Есть языки, в коих подведение лексического содержания под общие схемы, каковы предмет и его пространственные отношения, действие, время, лицо и проч., требует каждый раз нового усилия мысли. То, что мы представляем формой, в них является лишь содержанием, так что грамматической формы они вовсе не имеют.
В них, например, категория множественного числа выражается словами много, все, категория времени — словами, как когда-то, давно; отношения, обозначаемые у нас предлогами, — словами, как зад, спина, например а спина б = а за б. То же в словообразовании. Есть, положим, тема для вещественного значения спасти. Чтобы образовать nom. agentis спаситель, нужно к этой теме присоединить человек: спасти-человек (retten-mensch). Так прибавка материального слова вещь образует имя действия (спасти-вещь, retten-sache = спасение), прибавка слов место, орудие — имена места, орудия. Хотя в тех же языках могут быть и более совершенные способы обозначения категорий, но тем не менее для них характеристично то, что в них слово, долженствующее обозначать отношение, слишком тяжеловесно по содержанию; что оно слишком часто заключает в себе указание на образ или понятие, чуждые главному содержанию, усложняющие это содержание прибавками, ненужными с нашей точки зрения, уклоняющие мысль от прямого пути и замедляющие ее течение.
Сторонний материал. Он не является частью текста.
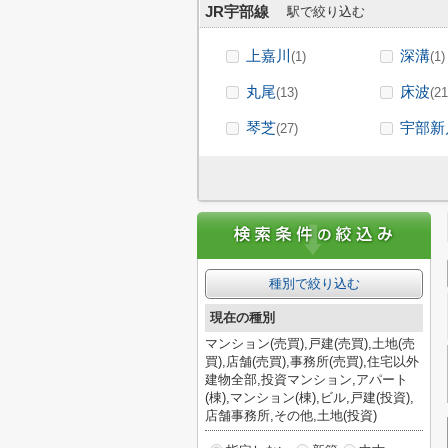
JR宇部線
駅で絞り込む
上嘉川
深溝
(1)
(1)
丸尾
床波
(13)
(21
琴芝
宇部新
(27)
種別で絞り込む
現在の種別
マンション(売買),戸建(売買),土地(売
買),店舗(売買),事務所(売買),住宅以外
建物全部,投資マンション,アパート
(棟),マンション(棟),ビル,戸建(投資),
店舗事務所,その他,土地(投資)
Арийские языки представляют лишь случаи мнимого сходства с вещественным обозначением категорий. Конечно, мы говорим, например, на лицевой стороне дома, но в таком случае мы останавливаемся на значении лицевая сторона, как на содержании, коего форму, отношение к дом выражаем невещественными флексиями. В .болгарском вместо предлога по встречаем в одном значении след (след смерть покояне-то небыва), а в другом — според, куда входит слово ряд (според поп-ат и приход-ат); вместо за — зад: зад врата-та==за ворота, за воротами;в сербскомзбог, т. е. с-бок(а), со стороны, значит wegen, по причине, ради. Серб. код из кон. Но след, зад, употребленные в формальном значении предлогов, вовсе не тождественны с подобнозвучными вещественными словами, а только образованы из них. Образование и состояло в возведении вещественных слов к такому значению, которое не вводит мысль в лишние затраты и не отвлекает ее от. предмета. В болгарских предлогах след, зад так же не мыслится указание на предметы след, зад, как в предлоге под печной или другой какой-либо под. Впрочем, известно, что формальные языки образуют свои формы из вещественных слов не столько качественных, сколько указательных.